Data makroekonomi domestik juga menunjukkan indikator yang kurang menguntungkan pada sektor perdagangan luar negeri. Defisit transaksi berjalan dilaporkan mengalami pelebaran signifikan hingga menyentuh level 1,1% terhadap Produk Domestik Bruto (PDB).

Catatan minus tersebut menjadi yang terdalam sejak periode kuartal ketiga tahun 2020. Kondisi ini memberikan tekanan psikologis bagi investor dan pelaku ekonomi dalam negeri.

Menurut Jessica, tekanan terhadap rupiah tidak semata berasal dari faktor eksternal atau sentimen global semata. Tekanan tersebut juga didorong oleh ketimpangan eksternal domestik yang semakin lebar dalam beberapa bulan terakhir.

Situasi ini diperberat oleh melemahnya permintaan ekspor dari mitra dagang utama Indonesia di kawasan Asia. Permintaan dari negara-negara seperti China, Jepang, dan Korea Selatan tercatat mengalami penurunan yang cukup signifikan.

Penyebab Utama Melemahnya Rupiah

Respon Pemerintah dan Kebijakan DHE SDA

Guna mengatasi situasi keuangan yang menantang ini, otoritas terkait langsung menyiapkan langkah strategis untuk memperkuat posisi mata uang. Pemerintah bersama Bank Indonesia (BI) tengah mematangkan persiapan implementasi kebijakan Devisa Hasil Ekspor Ekstraktif Sumber Daya Alam (DHE SDA).

Aturan baru DHE SDA ini dijadwalkan akan mulai berlaku efektif pada tanggal 1 Juni 2026. Regulasi ini mewajibkan para pelaku ekspor untuk menyimpan dana hasil perdagangan mereka di dalam ekosistem perbankan dalam negeri.

Dana tersebut wajib disimpan dengan jangka waktu minimal selama 12 bulan di perbankan domestik.
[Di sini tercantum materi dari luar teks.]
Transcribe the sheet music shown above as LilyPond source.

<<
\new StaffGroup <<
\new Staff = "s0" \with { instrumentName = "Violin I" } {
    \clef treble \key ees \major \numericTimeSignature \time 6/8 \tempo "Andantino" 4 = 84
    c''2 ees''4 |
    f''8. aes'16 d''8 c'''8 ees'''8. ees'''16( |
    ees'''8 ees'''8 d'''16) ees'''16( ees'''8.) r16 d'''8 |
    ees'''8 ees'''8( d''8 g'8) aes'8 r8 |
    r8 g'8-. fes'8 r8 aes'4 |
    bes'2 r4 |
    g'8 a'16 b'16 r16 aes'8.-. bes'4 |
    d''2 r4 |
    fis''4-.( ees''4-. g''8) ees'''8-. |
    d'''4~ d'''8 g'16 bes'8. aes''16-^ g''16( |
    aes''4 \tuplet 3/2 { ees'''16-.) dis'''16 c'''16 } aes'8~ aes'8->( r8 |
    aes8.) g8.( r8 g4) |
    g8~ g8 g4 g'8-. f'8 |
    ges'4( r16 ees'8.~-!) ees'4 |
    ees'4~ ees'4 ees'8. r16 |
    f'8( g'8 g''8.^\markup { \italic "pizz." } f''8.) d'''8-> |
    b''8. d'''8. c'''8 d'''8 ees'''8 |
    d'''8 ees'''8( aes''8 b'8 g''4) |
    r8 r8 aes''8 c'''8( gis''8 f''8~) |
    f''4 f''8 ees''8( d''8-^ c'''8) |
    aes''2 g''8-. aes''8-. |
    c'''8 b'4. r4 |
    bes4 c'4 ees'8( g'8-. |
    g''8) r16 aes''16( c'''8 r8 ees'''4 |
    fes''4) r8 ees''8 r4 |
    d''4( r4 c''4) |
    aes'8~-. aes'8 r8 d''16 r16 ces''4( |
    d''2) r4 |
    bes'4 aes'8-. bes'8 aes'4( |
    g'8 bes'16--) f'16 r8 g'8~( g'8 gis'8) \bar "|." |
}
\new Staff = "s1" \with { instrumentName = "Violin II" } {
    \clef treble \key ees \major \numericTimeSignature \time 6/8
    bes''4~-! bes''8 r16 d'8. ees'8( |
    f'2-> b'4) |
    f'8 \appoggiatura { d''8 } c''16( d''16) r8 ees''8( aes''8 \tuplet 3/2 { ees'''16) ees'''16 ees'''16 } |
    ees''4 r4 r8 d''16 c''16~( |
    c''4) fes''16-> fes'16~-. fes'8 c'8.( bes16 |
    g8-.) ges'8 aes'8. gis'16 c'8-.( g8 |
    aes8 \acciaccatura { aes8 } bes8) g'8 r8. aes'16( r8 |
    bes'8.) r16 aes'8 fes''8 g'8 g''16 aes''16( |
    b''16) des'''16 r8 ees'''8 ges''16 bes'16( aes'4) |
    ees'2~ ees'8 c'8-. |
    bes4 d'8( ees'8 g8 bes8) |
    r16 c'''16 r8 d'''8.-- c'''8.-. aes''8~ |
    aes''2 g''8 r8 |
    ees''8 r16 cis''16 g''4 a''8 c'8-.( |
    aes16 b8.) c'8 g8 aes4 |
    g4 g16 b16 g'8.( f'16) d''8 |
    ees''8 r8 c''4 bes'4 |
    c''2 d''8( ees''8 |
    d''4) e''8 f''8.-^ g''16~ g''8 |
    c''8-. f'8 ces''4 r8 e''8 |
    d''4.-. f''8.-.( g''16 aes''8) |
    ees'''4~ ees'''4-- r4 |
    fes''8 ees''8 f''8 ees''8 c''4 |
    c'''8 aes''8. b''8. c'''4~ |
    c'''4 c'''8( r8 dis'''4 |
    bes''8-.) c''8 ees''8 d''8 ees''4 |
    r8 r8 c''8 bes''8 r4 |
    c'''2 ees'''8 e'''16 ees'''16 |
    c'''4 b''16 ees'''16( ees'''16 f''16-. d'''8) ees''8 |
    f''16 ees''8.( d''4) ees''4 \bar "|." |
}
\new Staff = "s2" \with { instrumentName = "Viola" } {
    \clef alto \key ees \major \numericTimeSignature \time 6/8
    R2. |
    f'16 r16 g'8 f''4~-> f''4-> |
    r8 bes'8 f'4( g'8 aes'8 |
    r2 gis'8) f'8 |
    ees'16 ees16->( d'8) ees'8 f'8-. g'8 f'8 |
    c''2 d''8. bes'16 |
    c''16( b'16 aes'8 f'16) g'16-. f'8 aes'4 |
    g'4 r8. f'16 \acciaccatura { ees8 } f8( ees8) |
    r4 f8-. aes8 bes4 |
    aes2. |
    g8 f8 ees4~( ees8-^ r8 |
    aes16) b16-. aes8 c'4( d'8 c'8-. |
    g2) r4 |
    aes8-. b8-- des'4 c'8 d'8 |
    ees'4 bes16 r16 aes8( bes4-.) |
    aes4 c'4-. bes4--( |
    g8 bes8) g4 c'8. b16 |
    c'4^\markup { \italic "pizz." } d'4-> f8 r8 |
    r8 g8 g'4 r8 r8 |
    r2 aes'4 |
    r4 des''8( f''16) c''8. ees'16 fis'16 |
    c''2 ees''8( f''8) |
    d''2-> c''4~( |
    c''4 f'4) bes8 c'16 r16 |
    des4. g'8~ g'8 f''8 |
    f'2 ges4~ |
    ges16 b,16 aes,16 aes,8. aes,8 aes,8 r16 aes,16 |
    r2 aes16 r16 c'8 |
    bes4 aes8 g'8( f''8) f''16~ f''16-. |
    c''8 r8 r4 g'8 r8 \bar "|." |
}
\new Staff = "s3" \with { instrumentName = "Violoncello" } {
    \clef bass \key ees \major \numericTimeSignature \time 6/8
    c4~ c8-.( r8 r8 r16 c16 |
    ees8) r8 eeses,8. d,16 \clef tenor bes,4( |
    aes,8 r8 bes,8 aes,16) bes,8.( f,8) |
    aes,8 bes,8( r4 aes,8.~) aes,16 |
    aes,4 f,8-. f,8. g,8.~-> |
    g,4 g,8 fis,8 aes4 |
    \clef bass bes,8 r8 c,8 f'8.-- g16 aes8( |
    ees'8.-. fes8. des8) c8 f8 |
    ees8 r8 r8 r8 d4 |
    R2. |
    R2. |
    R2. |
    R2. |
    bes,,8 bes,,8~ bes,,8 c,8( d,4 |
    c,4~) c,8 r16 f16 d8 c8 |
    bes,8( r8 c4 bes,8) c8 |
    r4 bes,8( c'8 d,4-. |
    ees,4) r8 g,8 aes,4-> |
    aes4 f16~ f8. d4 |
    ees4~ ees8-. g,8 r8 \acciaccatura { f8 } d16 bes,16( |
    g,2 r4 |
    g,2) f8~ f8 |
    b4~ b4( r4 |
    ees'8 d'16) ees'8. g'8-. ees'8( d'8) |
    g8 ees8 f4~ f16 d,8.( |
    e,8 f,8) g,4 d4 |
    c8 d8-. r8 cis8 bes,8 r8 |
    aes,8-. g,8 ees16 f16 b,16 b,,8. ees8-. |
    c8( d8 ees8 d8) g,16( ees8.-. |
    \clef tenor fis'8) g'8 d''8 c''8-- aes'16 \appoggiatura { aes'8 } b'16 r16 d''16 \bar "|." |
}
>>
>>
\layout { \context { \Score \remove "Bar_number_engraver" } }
Kebijakan ini bertujuan untuk menjaga stabilitas ketersediaan valuta asing di dalam negeri.

Kebijakan pengetatan ini juga memuat aturan penukaran mata uang asing yang cukup ketat bagi para eksportir. Mereka diharuskan untuk mengonversi minimal sebesar 50% dari total devisa yang diperoleh ke dalam mata uang rupiah.

Langkah konversi ini dilakukan melalui lembaga perbankan domestik demi memicu peningkatan permintaan rupiah di pasar uang. Efektivitas dari implementasi aturan ini akan menjadi faktor yang dicermati pasar dalam beberapa bulan ke depan.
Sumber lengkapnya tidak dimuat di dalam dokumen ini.